Dataset entries:
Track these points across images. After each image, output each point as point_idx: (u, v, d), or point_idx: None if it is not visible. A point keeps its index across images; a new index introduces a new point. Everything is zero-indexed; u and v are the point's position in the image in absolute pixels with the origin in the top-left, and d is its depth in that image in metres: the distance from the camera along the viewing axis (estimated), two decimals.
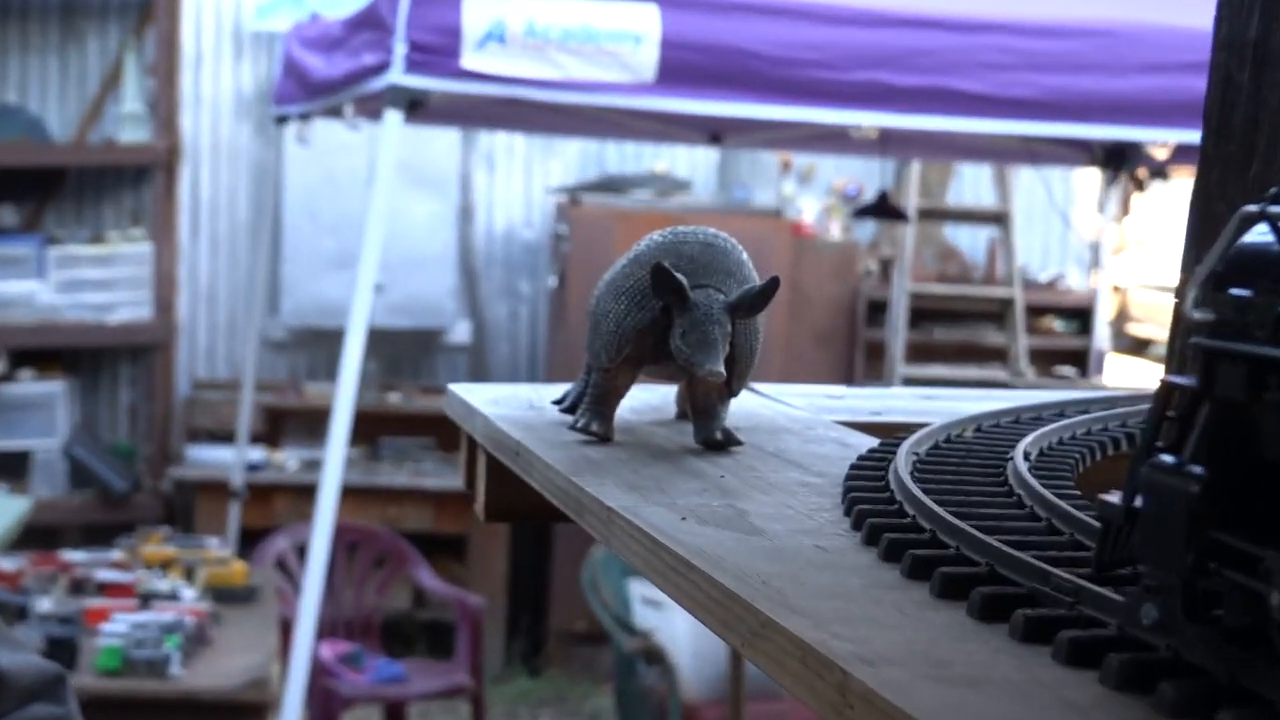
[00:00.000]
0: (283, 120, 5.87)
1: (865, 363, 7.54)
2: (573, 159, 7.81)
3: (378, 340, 6.95)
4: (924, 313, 7.67)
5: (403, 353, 7.74)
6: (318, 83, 5.10)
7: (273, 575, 5.63)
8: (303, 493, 6.51)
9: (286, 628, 4.67)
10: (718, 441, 1.37)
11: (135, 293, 7.16)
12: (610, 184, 7.45)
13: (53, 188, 7.42)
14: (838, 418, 1.59)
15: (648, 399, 1.61)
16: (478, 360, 7.75)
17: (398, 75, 4.14)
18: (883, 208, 6.44)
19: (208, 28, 7.53)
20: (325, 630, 5.90)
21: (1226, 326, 0.72)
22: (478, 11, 4.13)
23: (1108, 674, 0.76)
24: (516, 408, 1.56)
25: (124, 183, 7.44)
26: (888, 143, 5.79)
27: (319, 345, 7.56)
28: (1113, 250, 7.76)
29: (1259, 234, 0.74)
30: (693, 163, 7.87)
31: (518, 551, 7.30)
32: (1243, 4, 1.17)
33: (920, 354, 7.64)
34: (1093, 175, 7.38)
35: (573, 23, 4.16)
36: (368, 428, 6.90)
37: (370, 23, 4.39)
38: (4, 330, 6.97)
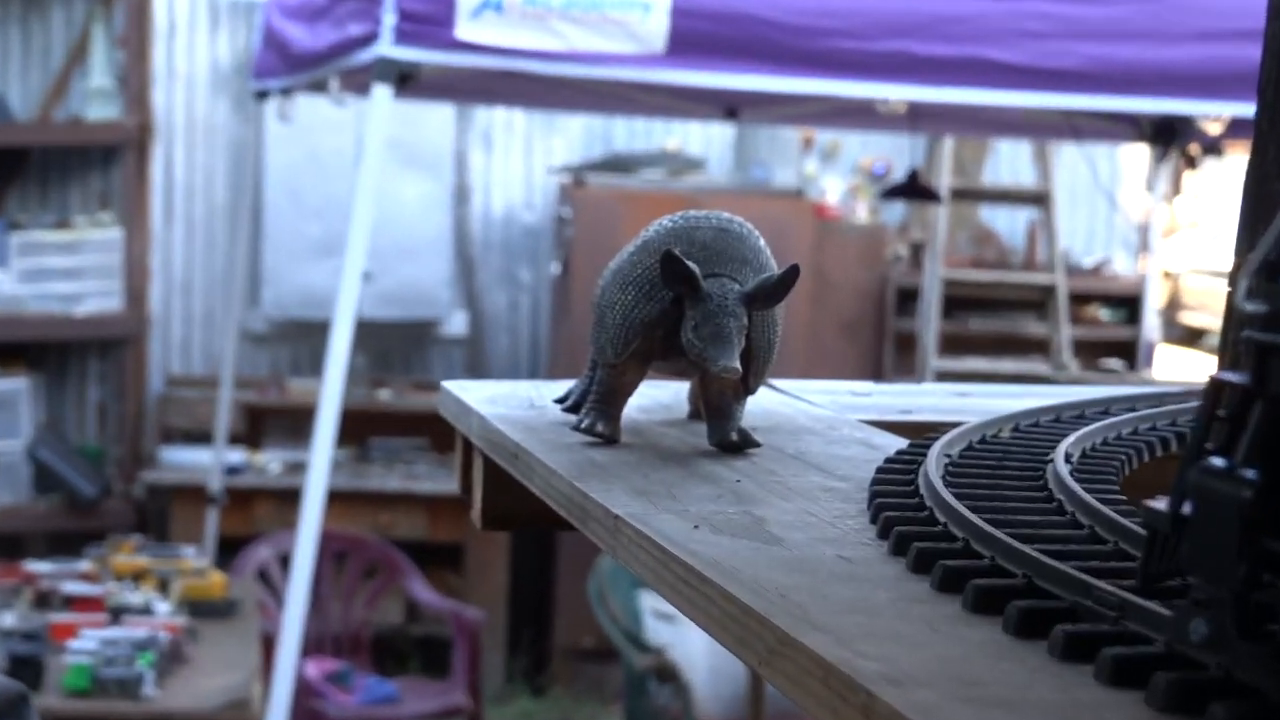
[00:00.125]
0: (263, 96, 5.88)
1: (894, 356, 7.54)
2: (576, 136, 7.81)
3: (366, 333, 6.96)
4: (958, 301, 7.67)
5: (393, 346, 7.75)
6: (300, 55, 5.11)
7: (254, 587, 5.64)
8: (286, 498, 6.52)
9: (269, 644, 4.67)
10: (733, 443, 1.38)
11: (104, 282, 7.17)
12: (617, 163, 7.45)
13: (15, 170, 7.43)
14: (864, 416, 1.59)
15: (658, 397, 1.62)
16: (474, 354, 7.76)
17: (387, 47, 4.15)
18: (913, 188, 6.43)
19: None
20: (311, 647, 5.91)
21: None
22: None
23: (1154, 695, 0.76)
24: (515, 406, 1.56)
25: (92, 164, 7.46)
26: (918, 117, 5.78)
27: (303, 338, 7.57)
28: (1163, 233, 7.75)
29: None
30: (706, 140, 7.87)
31: (519, 561, 7.31)
32: None
33: (954, 346, 7.64)
34: (1140, 152, 7.37)
35: None
36: (356, 427, 6.91)
37: None
38: None
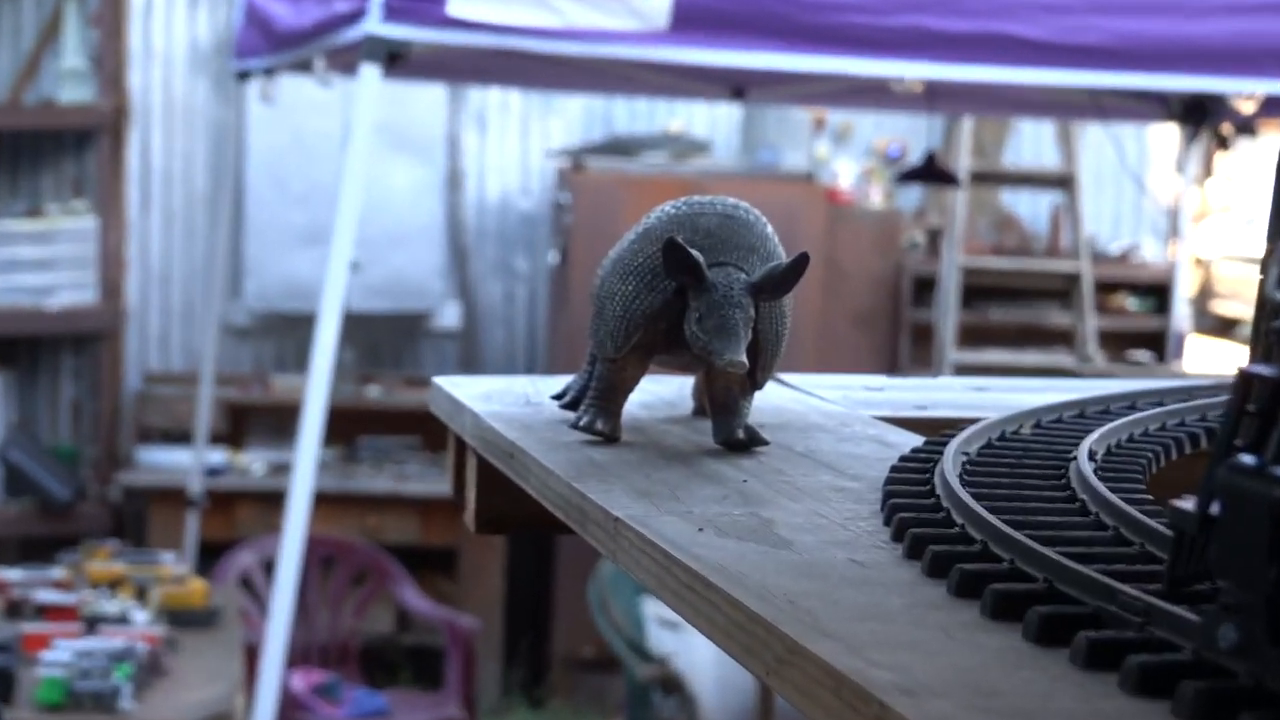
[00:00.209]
0: (245, 76, 5.88)
1: (910, 348, 7.54)
2: (575, 118, 7.81)
3: (354, 326, 6.97)
4: (978, 290, 7.67)
5: (383, 340, 7.75)
6: (284, 33, 5.10)
7: (236, 595, 5.65)
8: (270, 500, 6.53)
9: (252, 655, 4.68)
10: (740, 441, 1.38)
11: (78, 274, 7.18)
12: (618, 146, 7.45)
13: None
14: (877, 412, 1.59)
15: (660, 393, 1.62)
16: (468, 348, 7.76)
17: (375, 24, 4.14)
18: (930, 171, 6.43)
19: None
20: (296, 658, 5.92)
21: None
22: None
23: (1181, 704, 0.77)
24: (511, 403, 1.56)
25: (64, 149, 7.45)
26: (935, 97, 5.78)
27: (287, 332, 7.57)
28: (1193, 217, 7.75)
29: None
30: (712, 121, 7.87)
31: (515, 566, 7.31)
32: None
33: (974, 337, 7.64)
34: (1170, 132, 7.36)
35: None
36: (344, 426, 6.91)
37: None
38: None
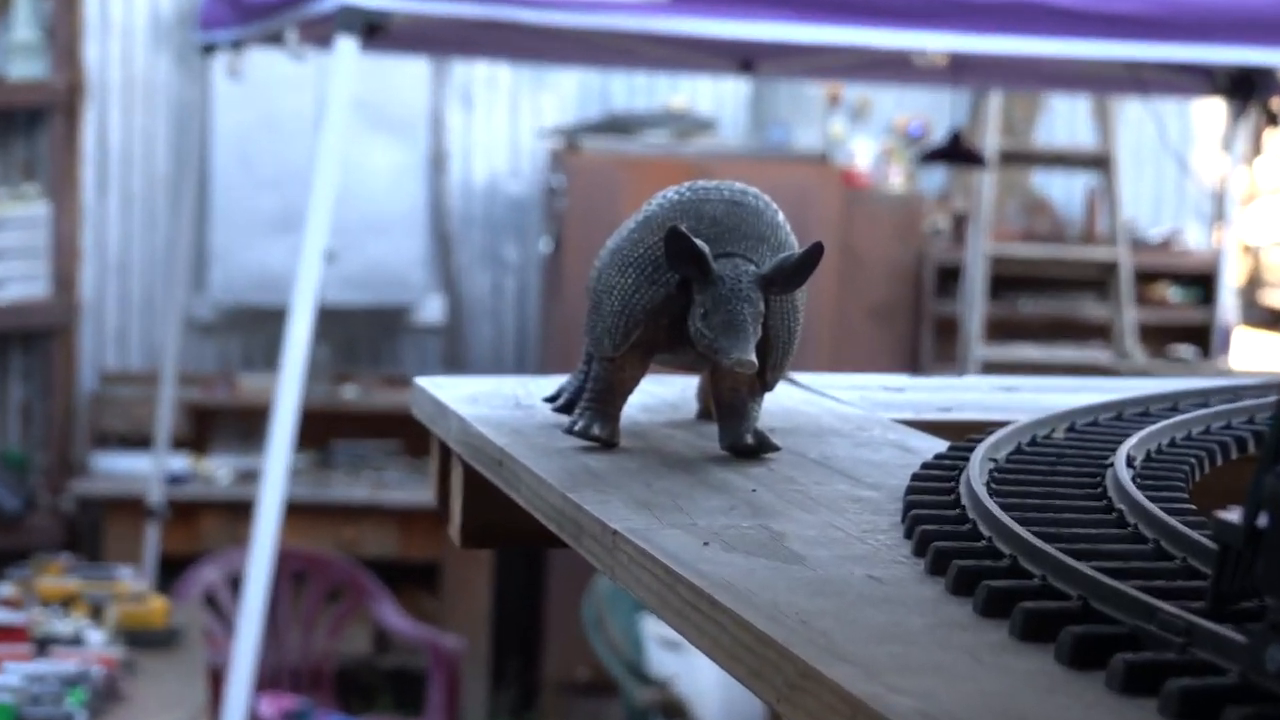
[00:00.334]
0: (210, 49, 5.87)
1: (933, 343, 7.54)
2: (569, 94, 7.81)
3: (329, 320, 6.96)
4: (1006, 280, 7.67)
5: (360, 336, 7.75)
6: (253, 3, 5.10)
7: (200, 614, 5.64)
8: (237, 511, 6.53)
9: (217, 679, 4.67)
10: (748, 446, 1.38)
11: (28, 264, 7.17)
12: (616, 124, 7.45)
13: None
14: (897, 415, 1.59)
15: (662, 394, 1.62)
16: (453, 345, 7.76)
17: None
18: (955, 150, 6.43)
19: None
20: (266, 681, 5.92)
21: None
22: None
23: None
24: (500, 406, 1.56)
25: (14, 128, 7.45)
26: (960, 70, 5.78)
27: (256, 327, 7.57)
28: (1241, 200, 7.74)
29: None
30: (718, 97, 7.87)
31: (504, 581, 7.31)
32: None
33: (1002, 331, 7.64)
34: (1215, 107, 7.36)
35: None
36: (318, 429, 6.92)
37: None
38: None
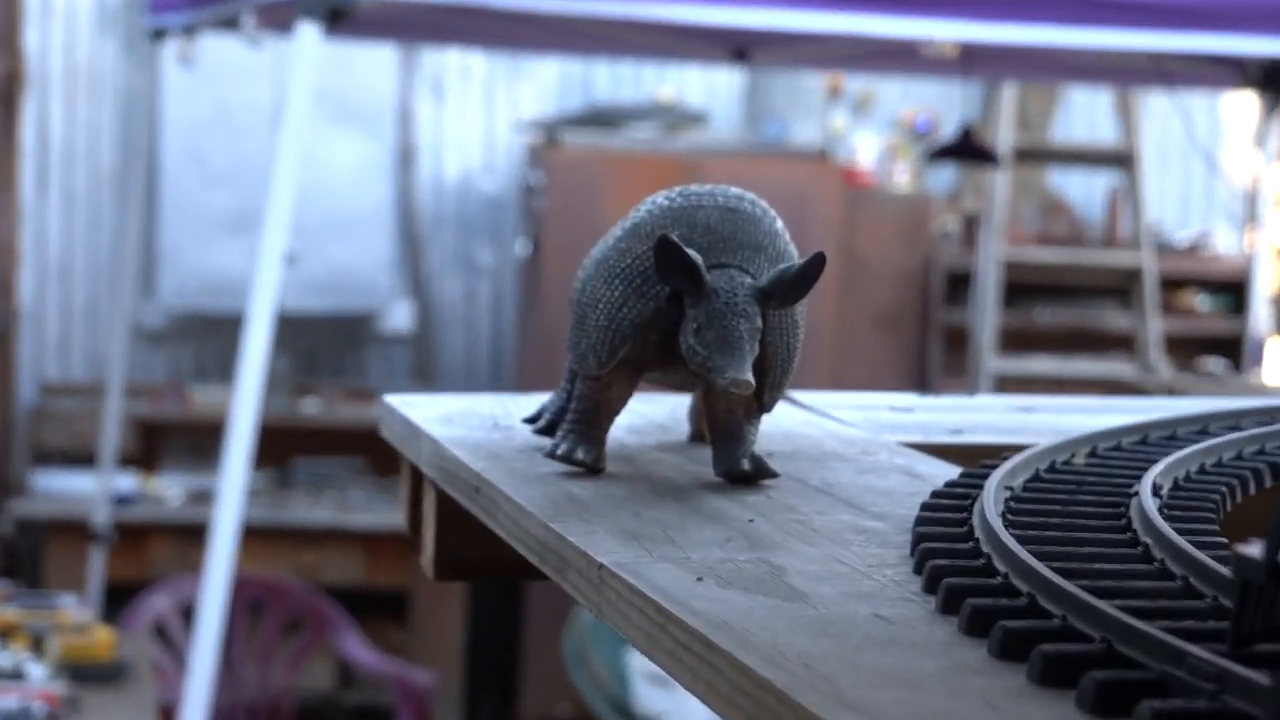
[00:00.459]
0: (160, 35, 5.87)
1: (942, 355, 7.55)
2: (548, 85, 7.81)
3: (289, 328, 6.96)
4: (1021, 287, 7.68)
5: (322, 345, 7.74)
6: None
7: (149, 646, 5.63)
8: (189, 534, 6.52)
9: (168, 716, 4.67)
10: (744, 473, 1.38)
11: None
12: (599, 117, 7.45)
13: None
14: (905, 438, 1.60)
15: (651, 415, 1.62)
16: (423, 356, 7.76)
17: None
18: (966, 147, 6.44)
19: None
20: (221, 719, 5.91)
21: None
22: None
23: None
24: (476, 427, 1.56)
25: None
26: (971, 60, 5.79)
27: (209, 336, 7.56)
28: (1275, 201, 7.76)
29: None
30: (709, 88, 7.87)
31: (478, 611, 7.30)
32: None
33: (1016, 343, 7.65)
34: (1247, 101, 7.37)
35: None
36: (276, 445, 6.90)
37: None
38: None
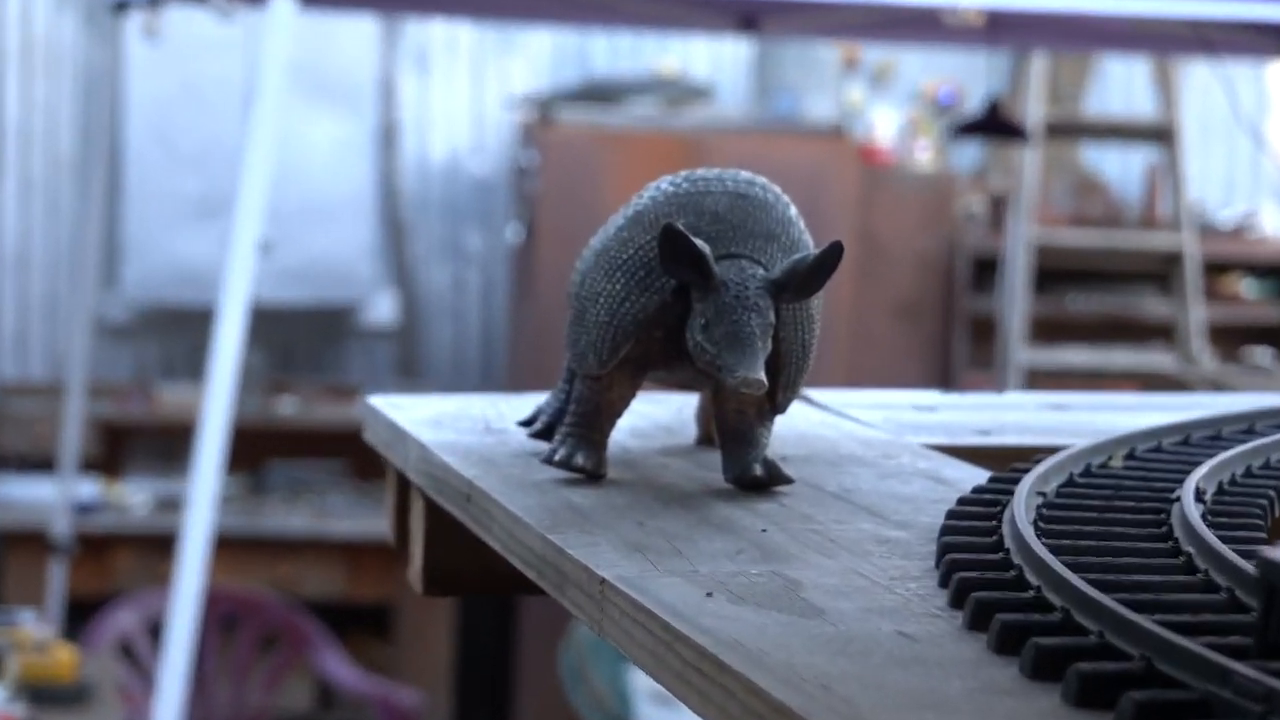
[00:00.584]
0: (122, 8, 5.86)
1: (968, 346, 7.53)
2: (542, 58, 7.81)
3: (264, 322, 6.95)
4: (1053, 273, 7.67)
5: (300, 339, 7.74)
6: None
7: (113, 666, 5.64)
8: (156, 545, 6.52)
9: None
10: (757, 479, 1.38)
11: None
12: (597, 92, 7.44)
13: None
14: (930, 439, 1.60)
15: (656, 416, 1.62)
16: (407, 350, 7.75)
17: None
18: (992, 122, 6.43)
19: None
20: None
21: None
22: None
23: None
24: (467, 430, 1.56)
25: None
26: (998, 29, 5.79)
27: (178, 330, 7.56)
28: None
29: None
30: (716, 61, 7.86)
31: (468, 626, 7.30)
32: None
33: (1049, 332, 7.64)
34: None
35: None
36: (250, 448, 6.90)
37: None
38: None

_TO DO_. Copy out only the lines above from the one with "4: (924, 313, 7.67)" to the one with "38: (4, 330, 6.97)", inclusive, exactly as they stand.

_WRITTEN SOLUTION_.
4: (924, 313, 7.67)
5: (403, 353, 7.74)
6: (318, 83, 5.10)
7: (273, 575, 5.63)
8: (303, 493, 6.51)
9: (286, 628, 4.67)
10: (718, 441, 1.37)
11: (135, 293, 7.16)
12: (610, 184, 7.45)
13: (53, 188, 7.42)
14: (838, 418, 1.59)
15: (648, 399, 1.61)
16: (478, 360, 7.75)
17: (398, 75, 4.14)
18: (883, 208, 6.44)
19: (208, 28, 7.53)
20: (325, 630, 5.90)
21: (1226, 326, 0.72)
22: (478, 11, 4.13)
23: (1108, 674, 0.76)
24: (516, 408, 1.56)
25: (124, 183, 7.44)
26: (888, 143, 5.79)
27: (319, 345, 7.56)
28: (1113, 250, 7.76)
29: (1259, 234, 0.74)
30: (693, 163, 7.87)
31: (518, 551, 7.30)
32: (1243, 4, 1.17)
33: (920, 354, 7.64)
34: (1093, 175, 7.38)
35: (573, 23, 4.16)
36: (368, 428, 6.90)
37: (370, 23, 4.39)
38: (4, 330, 6.97)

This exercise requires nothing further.